Signed-off-by: Oscar Salvador <osalvador@suse.de>
---
fs/proc/task_mmu.c | 309 ++++++++++++---------------------------------
1 file changed, 84 insertions(+), 225 deletions(-)
diff --git a/fs/proc/task_mmu.c b/fs/proc/task_mmu.c
index e091931d7ca1..afbcdb11ad80 100644
--- a/fs/proc/task_mmu.c
+++ b/fs/proc/task_mmu.c
@@ -915,7 +915,7 @@ static void smaps_page_accumulate(struct mem_size_stats *mss,
static void smaps_account(struct mem_size_stats *mss, struct page *page,
bool compound, bool young, bool dirty, bool locked,
- bool present)
+ bool present, int ssize)
{
struct folio *folio = page_folio(page);
int i, nr = compound ? compound_nr(page) : 1;
@@ -923,6 +923,11 @@ static void smaps_account(struct mem_size_stats *mss, struct page *page,
bool exclusive;
int mapcount;
+ if (ssize) {
+ nr = ssize / PAGE_SIZE;
+ size = ssize;
+ }
+
/*
* First accumulate quantities that depend only on |size| and the type
* of the compound page.

▶ [Records provided]
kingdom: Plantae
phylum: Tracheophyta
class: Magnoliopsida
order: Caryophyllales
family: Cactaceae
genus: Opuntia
---
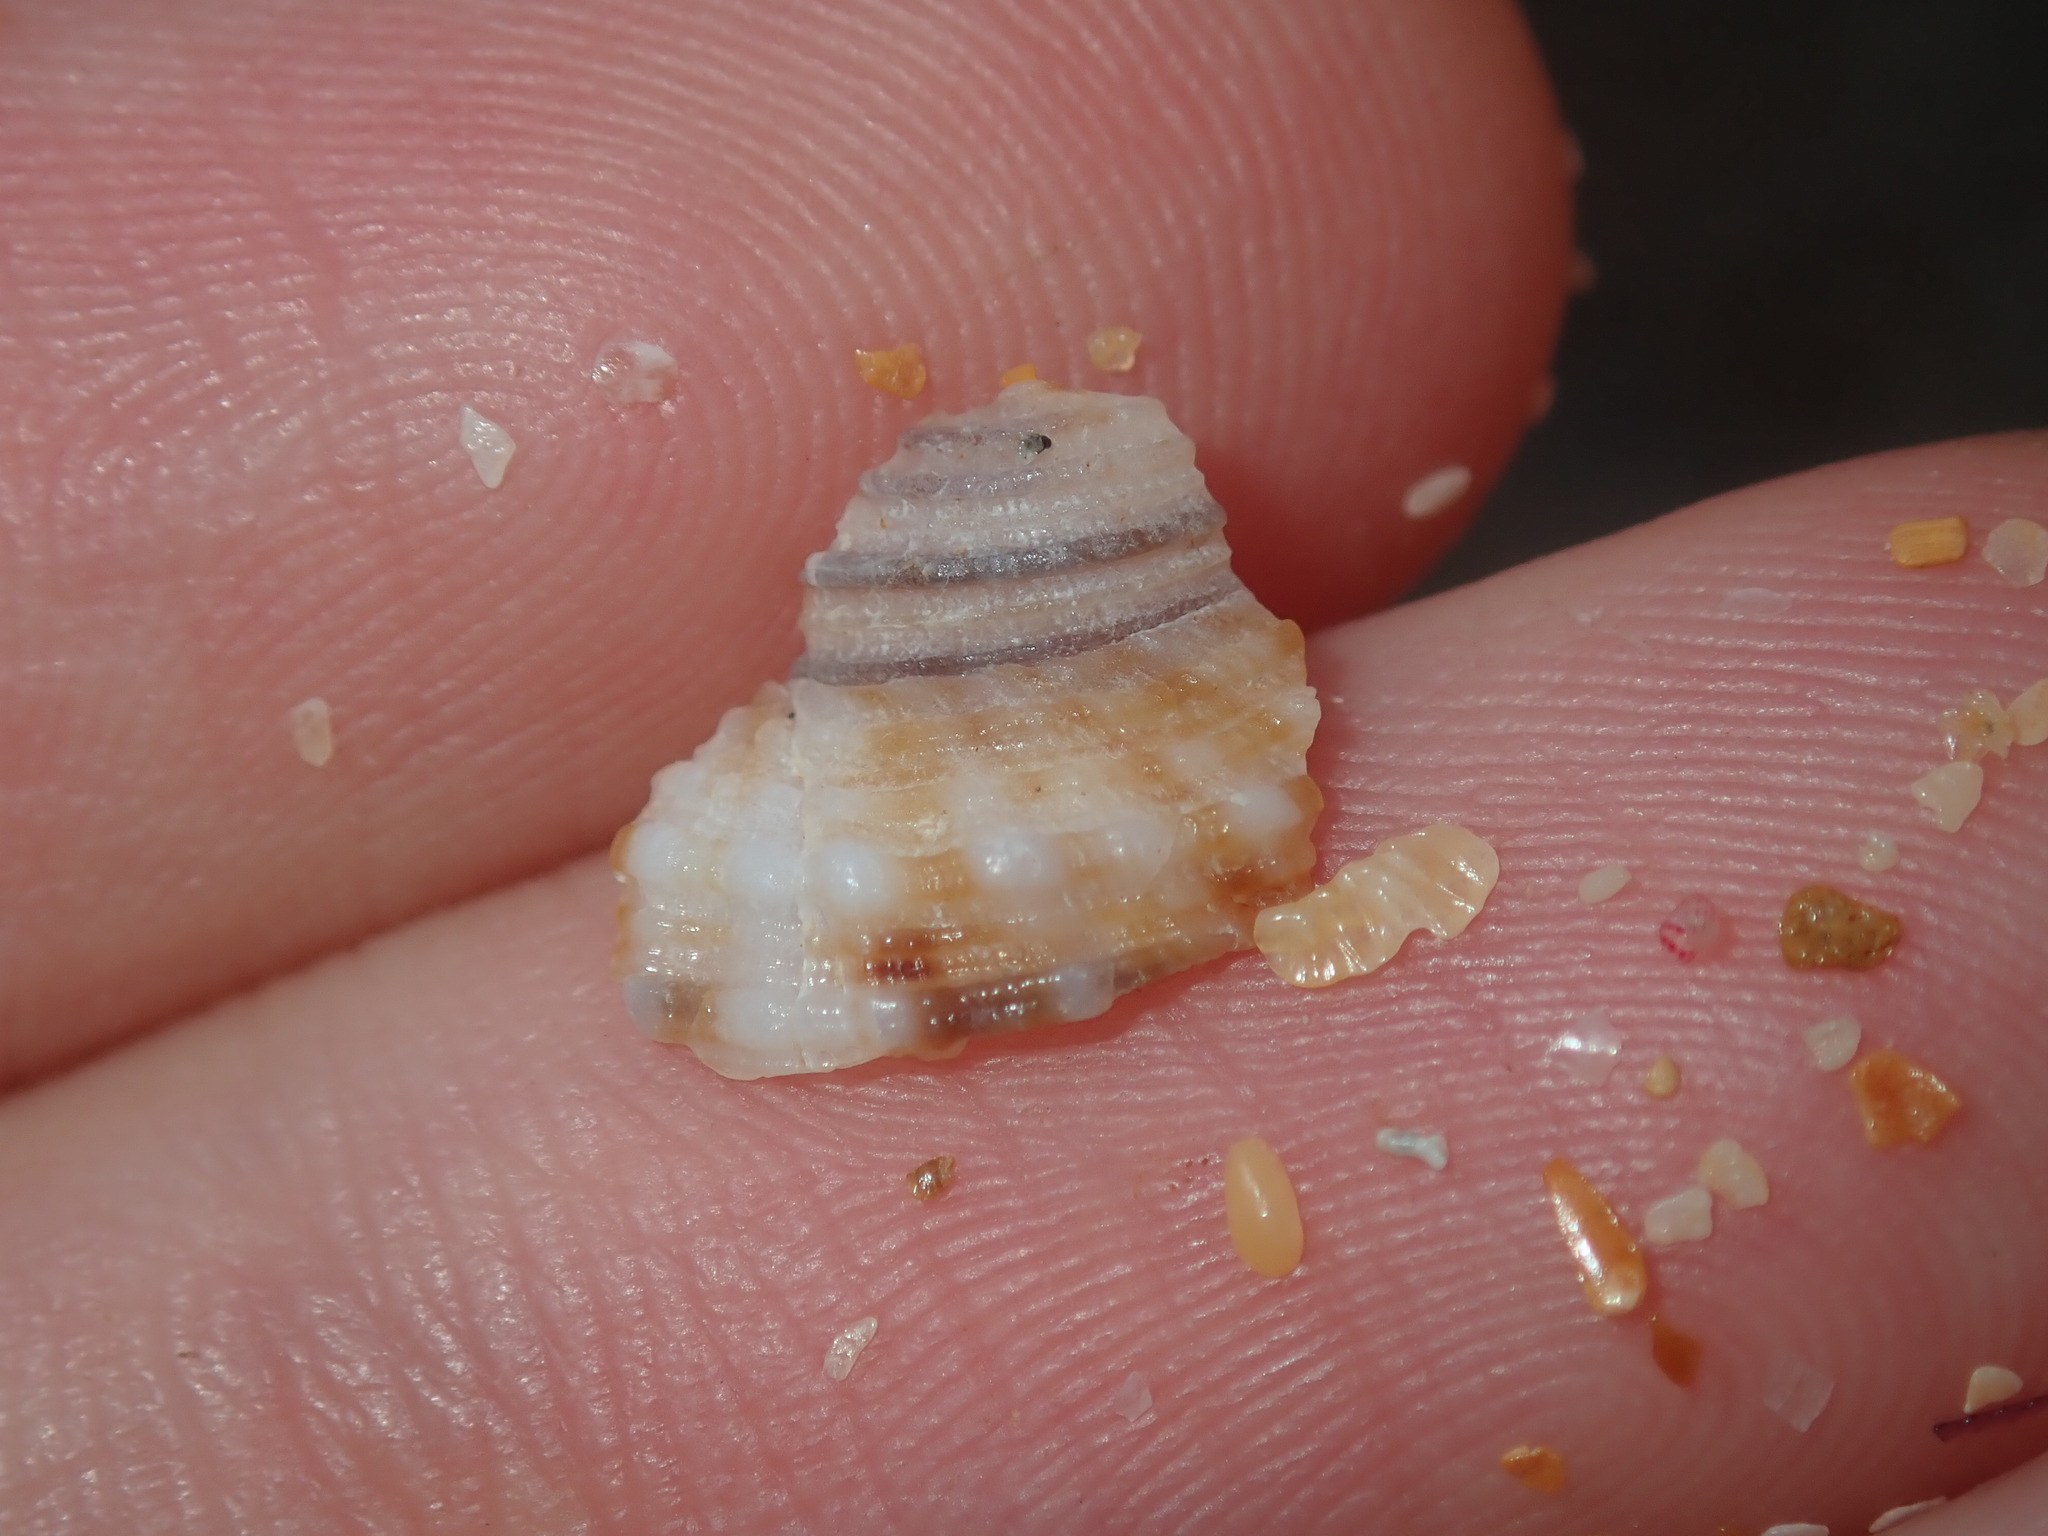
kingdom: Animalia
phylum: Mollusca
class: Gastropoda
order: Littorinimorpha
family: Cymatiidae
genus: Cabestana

▶ [What this exercise asks]
(A) Write out everything in the patch excerpt from "Signed-off-by: Oscar Salvador" down to "present, int ssize)".
(B) According to the patch excerpt, how many insertions and deletions does the change make to fs/proc/task_mmu.c?

▶ [The responses]
(A)
Signed-off-by: Oscar Salvador <osalvador@suse.de>
---
fs/proc/task_mmu.c | 309 ++++++++++++---------------------------------
1 file changed, 84 insertions(+), 225 deletions(-)
diff --git a/fs/proc/task_mmu.c b/fs/proc/task_mmu.c
index e091931d7ca1..afbcdb11ad80 100644
--- a/fs/proc/task_mmu.c
+++ b/fs/proc/task_mmu.c
@@ -915,7 +915,7 @@ static void smaps_page_accumulate(struct mem_size_stats *mss,
static void smaps_account(struct mem_size_stats *mss, struct page *page,
bool compound, bool young, bool dirty, bool locked,
- bool present)
+ bool present, int ssize)

(B) 84 insertions and 225 deletions.